The Rourkela Law College is also heading towards a disaster due to lack of students. Kanak Manjari Institute of Pharmaceutical Studies which once enjoyed position as a top pharmacy institute throughout eastern India has also been on the downhill since last several years.
While many of these institutes have lost their name and fame due to management problems, many others have suffered decline for neglecting academic standards leading to decline in academic performance. Another reason is that students have become choosy and are not interested in wasting their time and money in institutes lacking in infrastructure facility and lack of suitable, qualified and experienced teaching staff.

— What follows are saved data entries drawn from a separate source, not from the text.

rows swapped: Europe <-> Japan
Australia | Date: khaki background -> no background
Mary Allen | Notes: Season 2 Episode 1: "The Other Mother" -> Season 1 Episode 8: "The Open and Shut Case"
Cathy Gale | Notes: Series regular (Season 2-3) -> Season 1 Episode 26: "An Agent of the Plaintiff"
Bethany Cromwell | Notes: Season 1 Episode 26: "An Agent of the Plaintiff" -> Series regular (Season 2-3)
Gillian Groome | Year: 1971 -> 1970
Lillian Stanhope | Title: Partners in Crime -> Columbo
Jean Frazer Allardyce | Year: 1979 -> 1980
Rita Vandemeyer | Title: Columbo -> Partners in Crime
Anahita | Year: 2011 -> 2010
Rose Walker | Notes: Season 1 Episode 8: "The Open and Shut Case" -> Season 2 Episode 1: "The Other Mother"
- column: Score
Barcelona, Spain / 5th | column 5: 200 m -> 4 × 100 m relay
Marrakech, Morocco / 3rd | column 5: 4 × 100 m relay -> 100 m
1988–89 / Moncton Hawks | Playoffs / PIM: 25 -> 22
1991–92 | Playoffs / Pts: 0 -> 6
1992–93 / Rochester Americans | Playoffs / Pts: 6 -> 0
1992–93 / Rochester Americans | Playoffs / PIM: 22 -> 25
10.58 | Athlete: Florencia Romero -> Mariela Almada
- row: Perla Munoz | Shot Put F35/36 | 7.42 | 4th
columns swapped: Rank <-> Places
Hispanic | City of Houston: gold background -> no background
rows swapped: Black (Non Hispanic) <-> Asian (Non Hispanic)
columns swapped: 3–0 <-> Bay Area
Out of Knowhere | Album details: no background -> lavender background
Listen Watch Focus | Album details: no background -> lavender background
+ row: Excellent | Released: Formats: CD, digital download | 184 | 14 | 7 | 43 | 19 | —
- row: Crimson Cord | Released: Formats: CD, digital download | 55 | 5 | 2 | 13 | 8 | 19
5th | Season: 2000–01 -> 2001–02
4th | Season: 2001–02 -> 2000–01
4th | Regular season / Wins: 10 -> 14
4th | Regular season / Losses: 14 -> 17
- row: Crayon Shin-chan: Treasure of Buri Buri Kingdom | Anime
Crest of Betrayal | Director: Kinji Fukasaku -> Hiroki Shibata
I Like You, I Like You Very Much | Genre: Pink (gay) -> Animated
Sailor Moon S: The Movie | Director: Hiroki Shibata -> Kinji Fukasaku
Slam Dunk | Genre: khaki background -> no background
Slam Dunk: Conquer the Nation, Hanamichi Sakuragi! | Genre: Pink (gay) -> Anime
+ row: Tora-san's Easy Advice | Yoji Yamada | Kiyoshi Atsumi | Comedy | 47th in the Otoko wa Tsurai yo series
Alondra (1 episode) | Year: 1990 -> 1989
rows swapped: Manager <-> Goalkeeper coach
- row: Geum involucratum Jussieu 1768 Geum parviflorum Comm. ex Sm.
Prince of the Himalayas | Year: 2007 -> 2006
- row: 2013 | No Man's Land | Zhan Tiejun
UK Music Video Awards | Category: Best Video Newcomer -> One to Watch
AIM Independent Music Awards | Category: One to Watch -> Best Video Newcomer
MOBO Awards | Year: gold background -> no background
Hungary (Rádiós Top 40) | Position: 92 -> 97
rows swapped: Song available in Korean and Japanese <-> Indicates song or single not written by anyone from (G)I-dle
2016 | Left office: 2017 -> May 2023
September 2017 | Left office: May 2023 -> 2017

One noted academician of the city Narayan Prasad Dash says besides poor academic standards and management problems in various institutions, the lack of air connectivity is a reason for decline of higher education in the city. Without air connection to the city, neither the renowned academicians nor the leading corporate houses are evincing any interest to come here for teaching and campus recruitment.
That is why the students and parents are keeping away themselves from city based institutions. Even the NIT is also suffering. So there should be a political will to have air connectivity to the city soon, says Priyanka Das, a student who is pursuing her management studies in Bhubaneswar.
Besides, the proliferation in the number of educational institutions has led to consolidation in the respective sphere in which lesser players are being squeezed out in favour of stronger players. All this has created a situation in which students and guardians have become losers in the long run. As a consequence, students are being almost forced in the absence of any alternative to get admitted to institutes outside Rourkela with the consequent financial burden on the guardians. Many deserving students are also opting out of higher education as their parents are not in a position to afford the cost outside Rourkela.
All these prove that the heyday enjoyed by Rourkela as an educational hub especially in the field of higher education is over at least for now.